Early in the spring of 1662 Van Curler led his fourteen freemen and their families into their new possession. Travelling westward, up what is now Clinton Avenue in Albany, until they reached Norman’s Kill, they struck northward, following the Indian trail of blazed trees, until after a circuit of twenty miles they reached their future home, on a low plateau on the banks of the Mohawk. On this old site of an Indian village they began the erection of their houses, mill, church, and palisades.

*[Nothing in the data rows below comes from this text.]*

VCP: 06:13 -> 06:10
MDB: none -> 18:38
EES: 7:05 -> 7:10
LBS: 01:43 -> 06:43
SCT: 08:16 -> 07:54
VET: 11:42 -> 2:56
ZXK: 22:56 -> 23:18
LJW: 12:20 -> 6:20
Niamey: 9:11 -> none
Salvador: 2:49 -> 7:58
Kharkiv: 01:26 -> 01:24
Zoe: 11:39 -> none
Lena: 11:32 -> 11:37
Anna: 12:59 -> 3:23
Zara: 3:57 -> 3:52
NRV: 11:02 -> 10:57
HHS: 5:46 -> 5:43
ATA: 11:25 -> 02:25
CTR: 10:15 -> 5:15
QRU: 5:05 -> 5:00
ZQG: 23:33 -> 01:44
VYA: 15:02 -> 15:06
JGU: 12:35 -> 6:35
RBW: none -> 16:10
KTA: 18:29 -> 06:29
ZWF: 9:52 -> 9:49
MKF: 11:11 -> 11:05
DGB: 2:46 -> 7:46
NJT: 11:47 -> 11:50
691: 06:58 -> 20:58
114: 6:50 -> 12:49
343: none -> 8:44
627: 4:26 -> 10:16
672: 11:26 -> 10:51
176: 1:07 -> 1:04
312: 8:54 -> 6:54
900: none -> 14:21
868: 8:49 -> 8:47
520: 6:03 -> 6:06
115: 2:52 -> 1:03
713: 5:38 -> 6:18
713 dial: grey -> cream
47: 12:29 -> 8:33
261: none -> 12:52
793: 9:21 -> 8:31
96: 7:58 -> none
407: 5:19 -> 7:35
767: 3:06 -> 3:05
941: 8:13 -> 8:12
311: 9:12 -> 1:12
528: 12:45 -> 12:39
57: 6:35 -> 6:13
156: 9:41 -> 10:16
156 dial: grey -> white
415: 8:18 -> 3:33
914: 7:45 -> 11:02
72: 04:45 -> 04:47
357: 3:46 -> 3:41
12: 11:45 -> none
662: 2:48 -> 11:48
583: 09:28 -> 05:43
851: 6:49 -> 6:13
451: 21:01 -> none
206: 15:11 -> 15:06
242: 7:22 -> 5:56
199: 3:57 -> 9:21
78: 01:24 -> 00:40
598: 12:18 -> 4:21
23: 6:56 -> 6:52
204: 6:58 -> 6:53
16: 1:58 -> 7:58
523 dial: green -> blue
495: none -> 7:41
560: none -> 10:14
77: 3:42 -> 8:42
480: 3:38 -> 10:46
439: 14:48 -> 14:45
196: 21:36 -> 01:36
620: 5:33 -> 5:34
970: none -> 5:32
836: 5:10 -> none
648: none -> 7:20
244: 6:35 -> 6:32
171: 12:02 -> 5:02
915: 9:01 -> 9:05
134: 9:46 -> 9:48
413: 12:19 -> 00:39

The aboriginal name of the village, from which the Mohawks had removed, pointed to the vast piles of driftwood deposited on the river-flats after the spring floods; but not till after the English conquest did any one apply the old Indian name of the site of Albany—that is, “Schenectady”—to Van Curler’s new settlement. Both French and Indians called the village “Corlaer,” even as they also called the Mohawk River “the river of Corlaer,” and the sheet of water in which he was drowned, not after its discoverer, Champlain, but “Corlaer’s Lake.” Nevertheless, since the Mohawks had already retired from the Hudson River, and “the place outside the door of the Long House” was no longer Albany, but “Corlaer,” they and the Europeans, soon after 1664, began to speak of the new settlement as “Schenectady;” especially, as by their farther retirement up the valley, “Corlaer” was now the true “Schenectady;” that is, outside the door of the Iroquois confederacy or Long House. Schenectady enjoys the honour of being more variously spelled than any other place in the United States; and its name has been derived from Iroquois, German, and Japanese, in which languages it is possible to locate the word as a compound. It is a softened form of a long and very guttural Indian word.
Then was begun, by these Dutch freeholders, the long fight of fifty years for freedom of trade with the Indians. Their contest was against the restrictive jealousy of Albany, including both Colony and Manor. With Dutch tenacity they held on, until victory at last crowned their persistence in 1727.